Paul Lakuma, a research fellow at the Makerere University-based Economic Policy Research Centre, a think tank said it shows Ugandans are becoming more rational and responsive to macro-economic news. From March through May, he said, “it was so uncertain that no one knew what would happen or when people would get out of lockdown. People decided to put their money in banks to earn interest.”
Also, another figure to look at is the money Ugandans are holding as private demand deposits. This is where a person puts money in the bank but can walk in anytime and withdraw it. This money, according to Bank of Uganda increased from 6.9 trillion in March to 7.2 trillion shillings in May 2020. This money doesn’t often earn interest. This brings the total amount of money Ugandans have stashed away in banks to 15.7 trillion shillings.
Closure of social activities including festivals, concerts and other social places like bars where people spend daily means they either put the money under their beds or in banks.
Lakuma said that things like disruption in transport, closure of shops that sell durable goods meant people were unable to spend. In April and May, only shops selling food and supermarkets remained open.
Banks are expected to lend much of this money instead of stashing it into their vaults.
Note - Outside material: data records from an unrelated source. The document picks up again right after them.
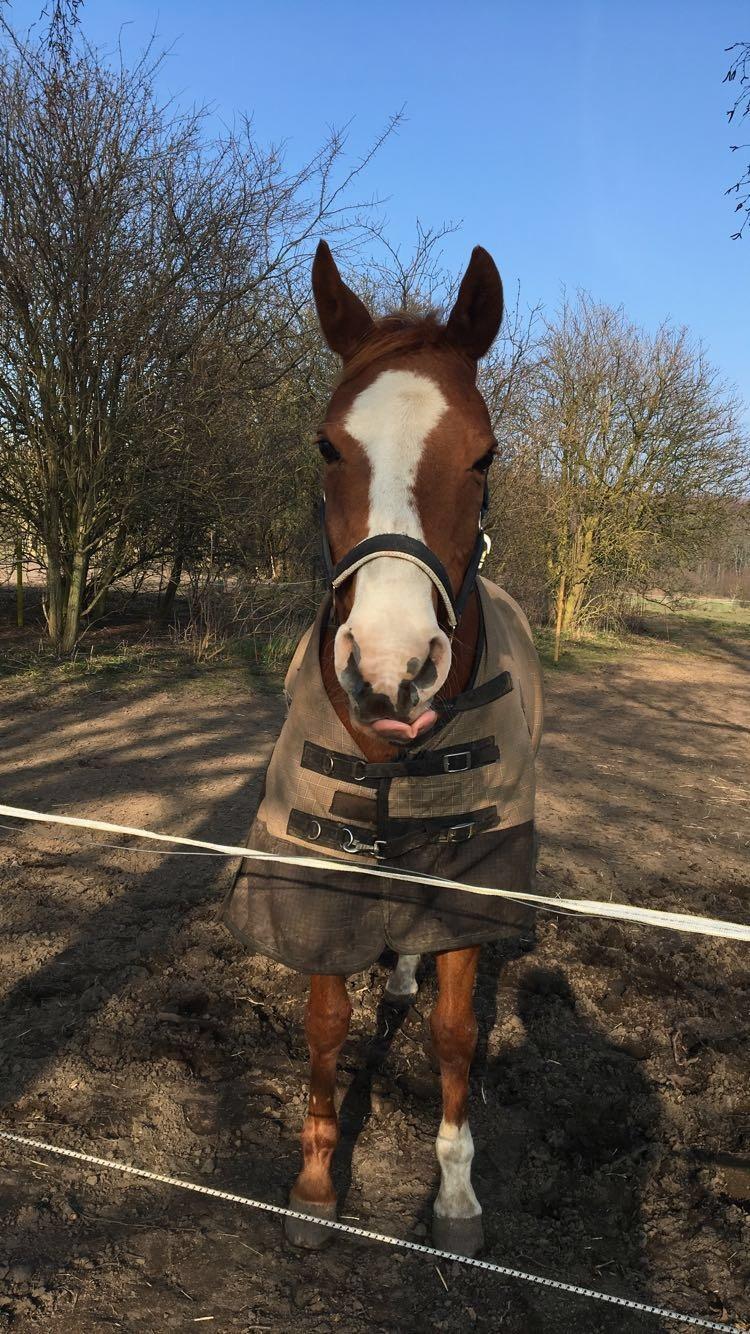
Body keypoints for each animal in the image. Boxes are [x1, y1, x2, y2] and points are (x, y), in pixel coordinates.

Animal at [218, 242, 539, 1259]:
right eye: (327, 445)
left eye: (484, 453)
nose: (392, 670)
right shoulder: (319, 878)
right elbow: (327, 1024)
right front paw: (317, 1183)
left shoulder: (468, 884)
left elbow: (453, 1033)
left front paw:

Wilbrod Owor, the executive director of Uganda Banker’s Association (UBA) told reporters this week that banks only managed to lend 1.1 trillion shillings in April 2020.
The low lending is due to increased business uncertainty and the fact that fewer businesses and individuals are applying for loans. The amount being saved on bank accounts is more than what Ugandans saved in the 1990’s, said Dr Adam Mugume, the executive director for research at the BoU in a recent interview.
Mugume said that in the 1990’s, Ugandans held more currency and few were willing to put it on the accounts in the banks for a long time because they feared a bank could collapse with their money. This fear has majorly waned.